Vol. 3Darkness & LightDay 191
Norwich, England · 1373 AD

Julian of Norwich receives her visions

All shall be well

Julian is thirty years old and dying.

She has been ill for several days, so ill that her parish priest has come to administer last rites. He holds a crucifix before her face so that she may fix her eyes on it as she dies. Her sight is failing. Her body is going cold from the feet upward.

And then, as she looks at the crucifix, the bleeding begins.

For the next several hours, Julian receives sixteen showings — visions of the Passion of Christ, of the Trinity, of the nature of sin and suffering and love. She sees the hazelnut. She hears the most famous words in English mystical literature. She recovers.

For twenty years she sits with what she has received, thinking about it, praying over it, writing it down in two versions — a short text written soon after the experience and a long text written twenty years later, when she has had time to understand what was given to her.

We know almost nothing about her life. We do not know her birth name — Julian is the name of the church she eventually retreats to as an anchoress. We do not know if she was a nun or a laywoman. We know she was educated, she was English, she lived in Norwich, and she received visions on May 8, 1373 AD while she was dying.

And we know what she heard.
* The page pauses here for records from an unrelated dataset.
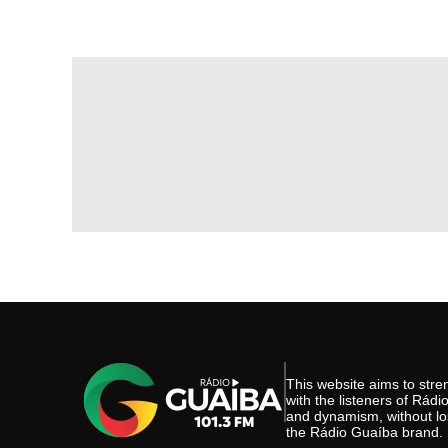
This website aims to st
with the listeners of Rád
and dynamism, without los
the Rádio Guaíba brand.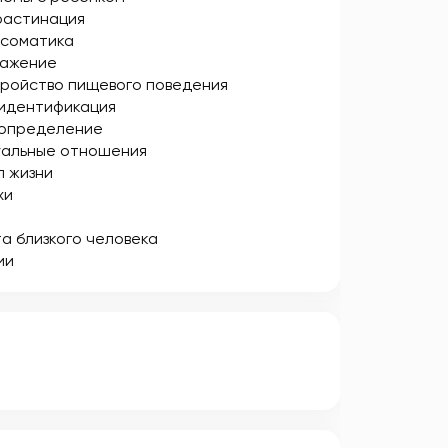
растинация
осоматика
ражение
ройство пищевого поведения
идентификация
определение
уальные отношения
 жизни
хи
а близкого человека
ии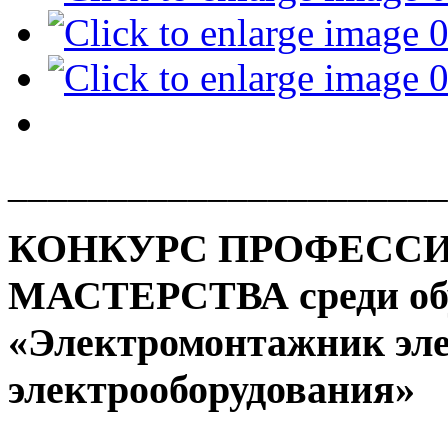
______________________
КОНКУРС ПРОФЕСС
МАСТЕРСТВА среди об
«Электромонтажник эле
электрооборудования»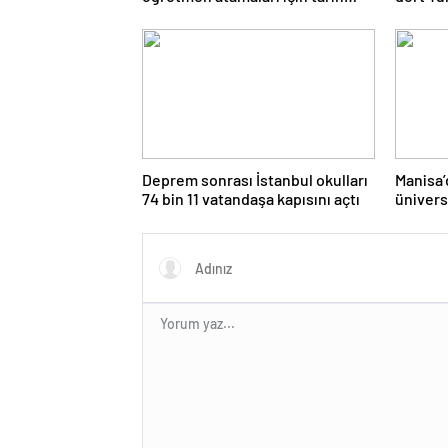
verdi
Deprem sonrası İstanbul okulları
Manisa’
74 bin 11 vatandaşa kapısını açtı
ünivers
ünvanı 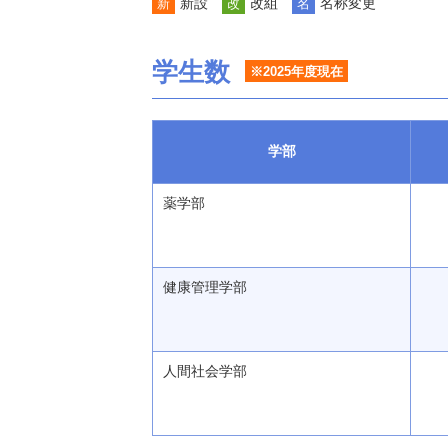
新設
改組
名称変更
新
改
名
学生数
※2025年度現在
学部
薬学部
健康管理学部
人間社会学部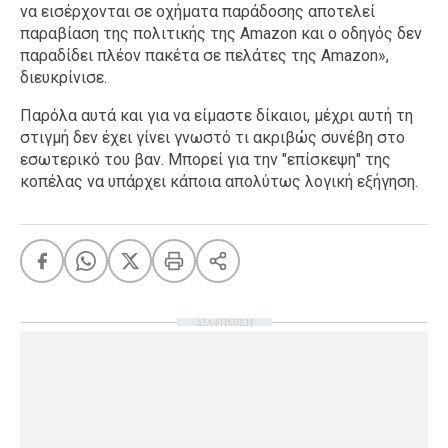
να εισέρχονται σε οχήματα παράδοσης αποτελεί
παραβίαση της πολιτικής της Amazon και ο οδηγός δεν
παραδίδει πλέον πακέτα σε πελάτες της Amazon»,
διευκρίνισε.
Παρόλα αυτά και για να είμαστε δίκαιοι, μέχρι αυτή τη
στιγμή δεν έχει γίνει γνωστό τι ακριβώς συνέβη στο
εσωτερικό του βαν. Μπορεί για την "επίσκεψη" της
κοπέλας να υπάρχει κάποια απολύτως λογική εξήγηση.
ΔΙΑΦΗΜΙΣΗ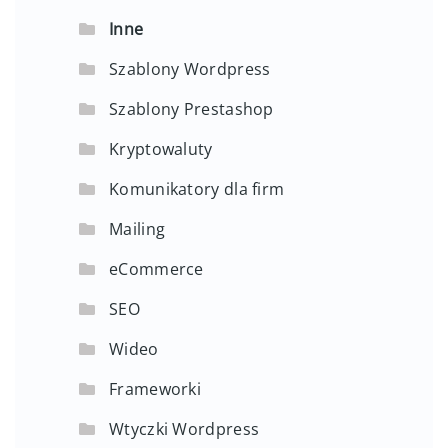
Inne
Szablony Wordpress
Szablony Prestashop
Kryptowaluty
Komunikatory dla firm
Mailing
eCommerce
SEO
Wideo
Frameworki
Wtyczki Wordpress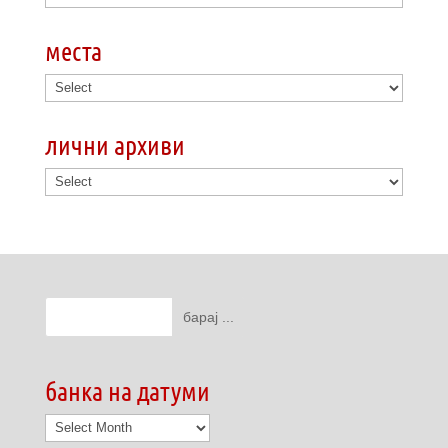
места
лични архиви
банка на датуми
банка
на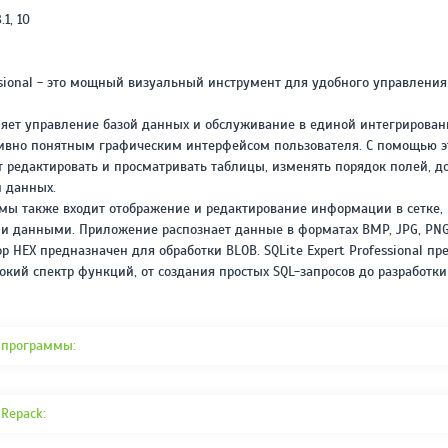
REPACK ОТ D!AKOV
РЕЙТИНГ
.1, 10
3.4
/ 5.0
297 МБ
essional - это мощный визуальный инструмент для удобного управлени
ет управление базой данных и обслуживание в единой интегрированн
ивно понятным графическим интерфейсом пользователя. С помощью э
 редактировать и просматривать таблицы, изменять порядок полей, д
и данных.
мы также входит отображение и редактирование информации в сетке,
и данными. Приложение распознает данные в форматах BMP, JPG, PNG, 
р HEX предназначен для обработки BLOB. SQLite Expert Professional пр
кий спектр функций, от создания простых SQL-запросов до разработк
 программы:
Repack: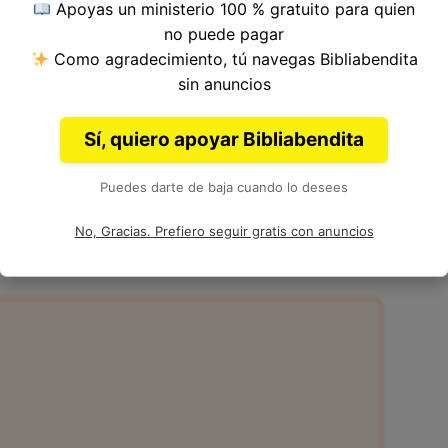
Apoyas un ministerio 100 % gratuito para quien
 del Versículo 5, Capítulo 30, Libro de Génesis
no puede pagar
ia. Autor: Moisés.
Como agradecimiento, tú navegas Bibliabendita
sin anuncios
Sí, quiero apoyar Bibliabendita
Puedes darte de baja cuando lo desees
30:5
No, Gracias. Prefiero seguir gratis con anuncios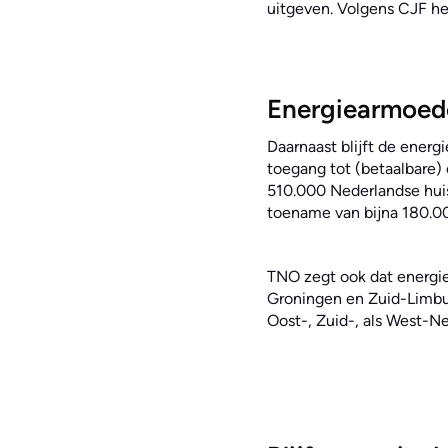
uitgeven. Volgens CJF he
Energiearmoed
Daarnaast blijft de ene
toegang tot (betaalbare) 
510.000 Nederlandse huis
toename van bijna 180.0
TNO zegt ook dat energie
Groningen en Zuid-Limburg
Oost-, Zuid-, als West-Ned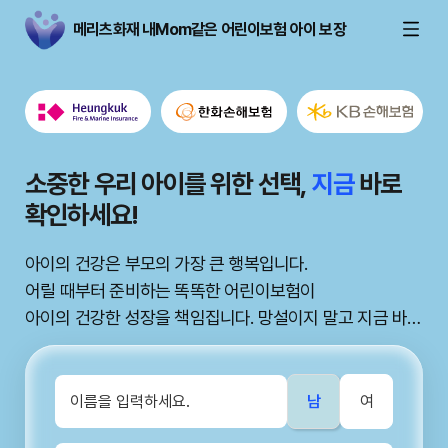
메리츠화재 내Mom같은 어린이보험 아이 보장
성장 단계별 맞춤 설계, 빈틈없는 보장
메리츠화재 내Mom같은 어린이보험, 우
소중한 우리 아이를 위한 선택,
메리츠화재 내Mom같은 어린이보험, 우
지금
바로
리 아이의 든든한
확인하세요!
리 아이의 든든한
미래
미래
월 보험료 부담은 줄이고 꼭 필요한 핵심 보장만 담아
우리 아이에게 최적화된 설계를 제안합니다.
예측 불가능한 아이의 성장 과정에서
아이의 건강은 부모의 가장 큰 행복입니다.
예측 불가능한 아이의 성장 과정에서
꼼꼼하게 비교하고 현명한 선택을 통해 안심하세요.
메리츠화재 내Mom같은 어린이보험이 든든한 울타리가 되
어릴 때부터 준비하는 똑똑한 어린이보험이
메리츠화재 내Mom같은 어린이보험이 든든한 울타리가 되
어드립니다.
아이의 건강한 성장을 책임집니다. 망설이지 말고 지금 바로
어드립니다.
다양한 위험으로부터 우리 아이를 지켜주세요.
알아보세요.
다양한 위험으로부터 우리 아이를 지켜주세요.
남
여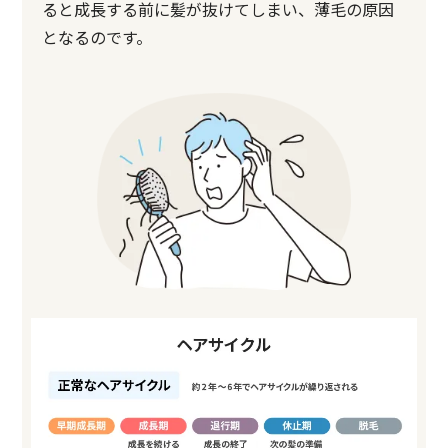
ると成長する前に髪が抜けてしまい、薄毛の原因
となるのです。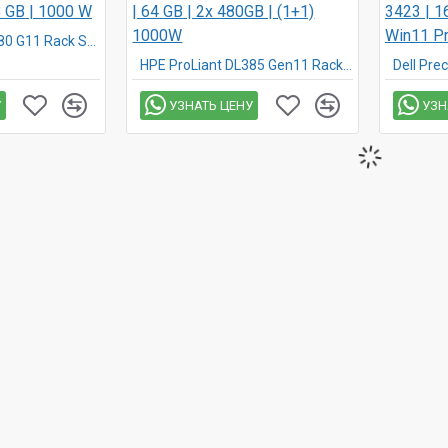
HPE ProLiant DL380 G11 Rack Server SFF | Intel Xeon Gold 6526Y | 128 GB | 1000 W
HPE ProLiant DL385 Gen11 Rack Server | AMD EPYC 9124 | 64 GB | 2x 480GB | (1+1) 1000W
У
УЗНАТЬ ЦЕНУ
УЗН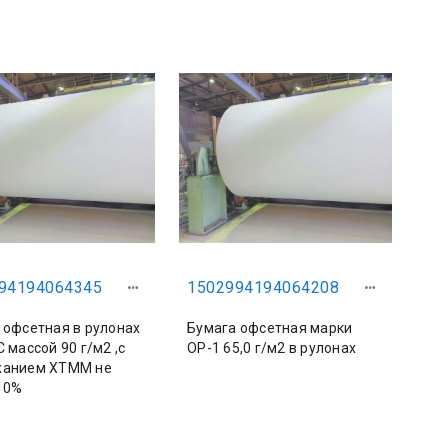
94194064345
1502994194064208
 офсетная в рулонах
Бумага офсетная марки
 массой 90 г/м2 ,с
ОР-1 65,0 г/м2 в рулонах
жанием ХТММ не
10%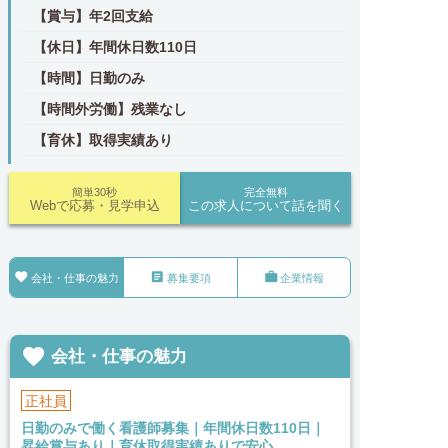
【賞与】年2回支給
【休日】年間休日数110日
【時間】日勤のみ
【時間外労働】残業なし
【育休】取得実績あり
簡単30秒
完全無料
Webで応募・見学申込
この求人について話を聞く



会社・仕事の魅力
募集要項
企業情報

会社・仕事の魅力
正社員
日勤のみで働く看護師募集｜年間休日数110日｜
昇給賞与あり｜育休取得実績ありで安心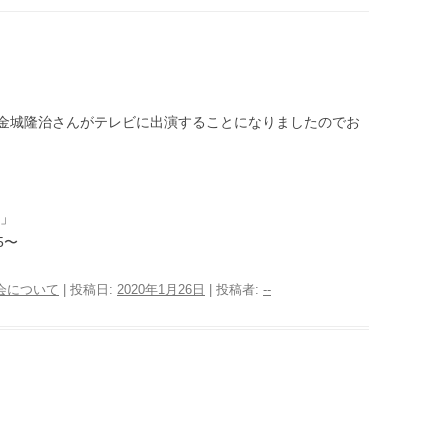
金城隆治さんがテレビに出演することになりましたのでお
」
5〜
会について
| 投稿日:
2020年1月26日
|
投稿者:
--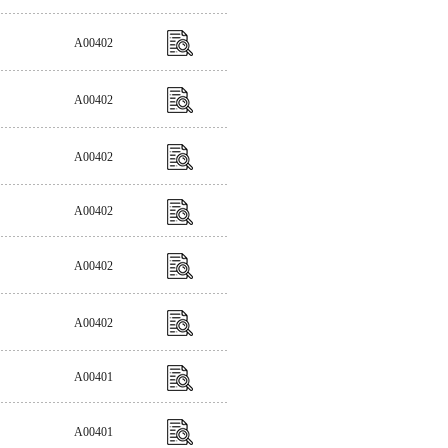
A00402
A00402
A00402
A00402
A00402
A00402
A00401
A00401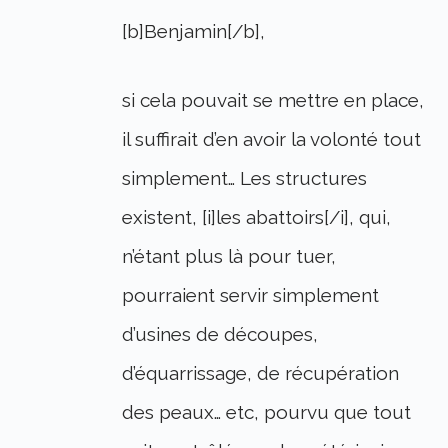
[b]Benjamin[/b],
si cela pouvait se mettre en place,
il suffirait d’en avoir la volonté tout
simplement… Les structures
existent, [i]les abattoirs[/i], qui,
n’étant plus là pour tuer,
pourraient servir simplement
d’usines de découpes,
d’équarrissage, de récupération
des peaux… etc, pourvu que tout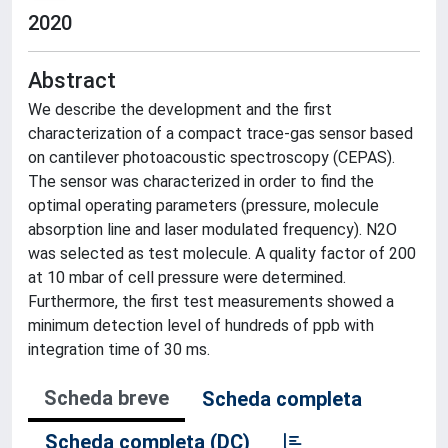
2020
Abstract
We describe the development and the first
characterization of a compact trace-gas sensor based
on cantilever photoacoustic spectroscopy (CEPAS).
The sensor was characterized in order to find the
optimal operating parameters (pressure, molecule
absorption line and laser modulated frequency). N2O
was selected as test molecule. A quality factor of 200
at 10 mbar of cell pressure were determined.
Furthermore, the first test measurements showed a
minimum detection level of hundreds of ppb with
integration time of 30 ms.
Scheda breve
Scheda completa
Scheda completa (DC)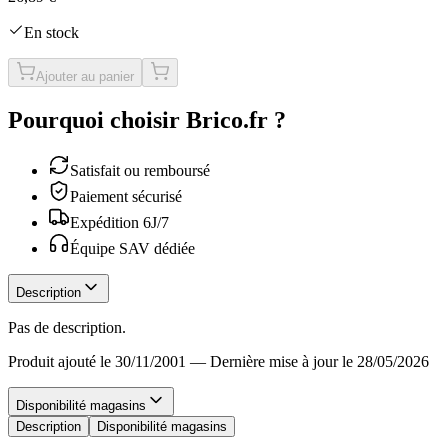
En stock
Ajouter au panier
Pourquoi choisir Brico.fr ?
Satisfait ou remboursé
Paiement sécurisé
Expédition 6J/7
Équipe SAV dédiée
Description
Pas de description.
Produit ajouté le 30/11/2001
—
Dernière mise à jour le 28/05/2026
Disponibilité magasins
Description
Disponibilité magasins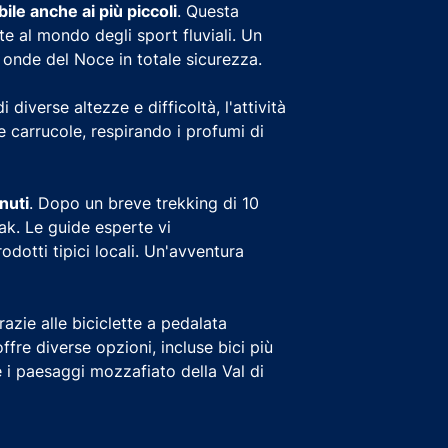
le anche ai più piccoli
. Questa
e al mondo degli sport fluviali. Un
e onde del Noce in totale sicurezza.
 diverse altezze e difficoltà, l'attività
 e carrucole, respirando i profumi di
nuti
. Dopo un breve trekking di 10
ak. Le guide esperte vi
otti tipici locali. Un'avventura
razie alle biciclette a pedalata
ffre diverse opzioni, incluse bici più
e i paesaggi mozzafiato della Val di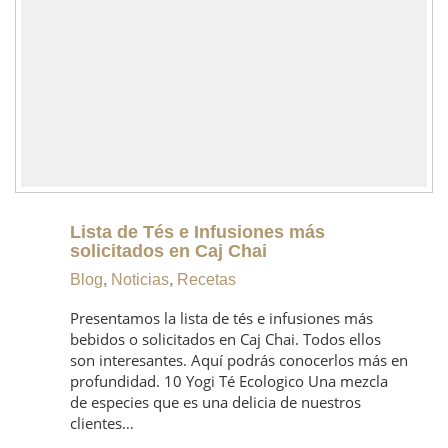
Lista de Tés e Infusiones más
solicitados en Caj Chai
Blog
,
Noticias
,
Recetas
Presentamos la lista de tés e infusiones más
bebidos o solicitados en Caj Chai. Todos ellos
son interesantes. Aquí podrás conocerlos más en
profundidad. 10 Yogi Té Ecologico Una mezcla
de especies que es una delicia de nuestros
clientes…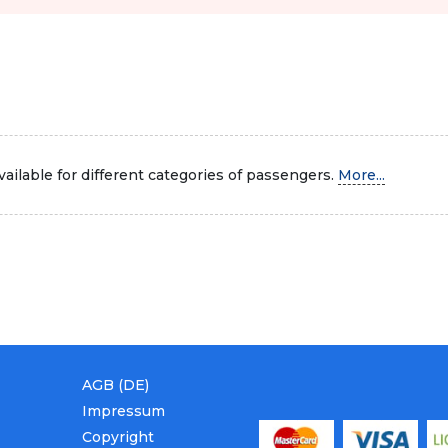
ailable for different categories of passengers.
More...
AGB (DE)
Impressum
Copyright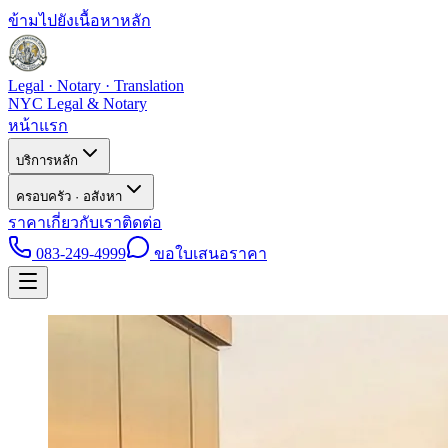
ข้ามไปยังเนื้อหาหลัก
Legal · Notary · Translation
NYC Legal & Notary
หน้าแรก
บริการหลัก
ครอบครัว · อสังหา
ราคา
เกี่ยวกับเรา
ติดต่อ
083-249-4999
ขอใบเสนอราคา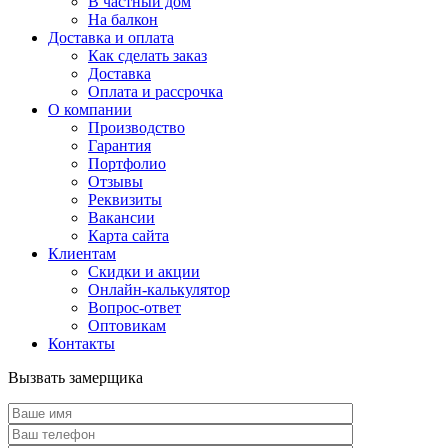
В частный дом
На балкон
Доставка и оплата
Как сделать заказ
Доставка
Оплата и рассрочка
О компании
Производство
Гарантия
Портфолио
Отзывы
Реквизиты
Вакансии
Карта сайта
Клиентам
Скидки и акции
Онлайн-калькулятор
Вопрос-ответ
Оптовикам
Контакты
Вызвать замерщика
And we know that what she heard has sustained people for six hundred years.


All shall be well, and all shall be well, and all manner of thing shall be well.

Julian of Norwich, Revelations of Divine Love, c. 1393 AD

Romans 8:28

We know that all things work together for good for those who love God, to those who are called according to his purpose.


Julian received her visions while dying, and what she heard in them was not a promise that the dying would stop. The world she returned to was still ravaged by plague. The church was still in its Avignon captivity. The Peasants' Revolt would happen eight years later.

All shall be well is not optimism. It is not denial. It is not the absence of knowledge about how bad things are.

It is a word spoken from inside the love of God about the ultimate trajectory of things — a word that holds together the reality of suffering and the certainty of redemption without pretending either away.

Julian heard it while dying. She spent twenty years working out what it meant. She is still working it out in us.

Where in your life does the word all shall be well feel most impossible to believe? That is probably where you most need to sit with it.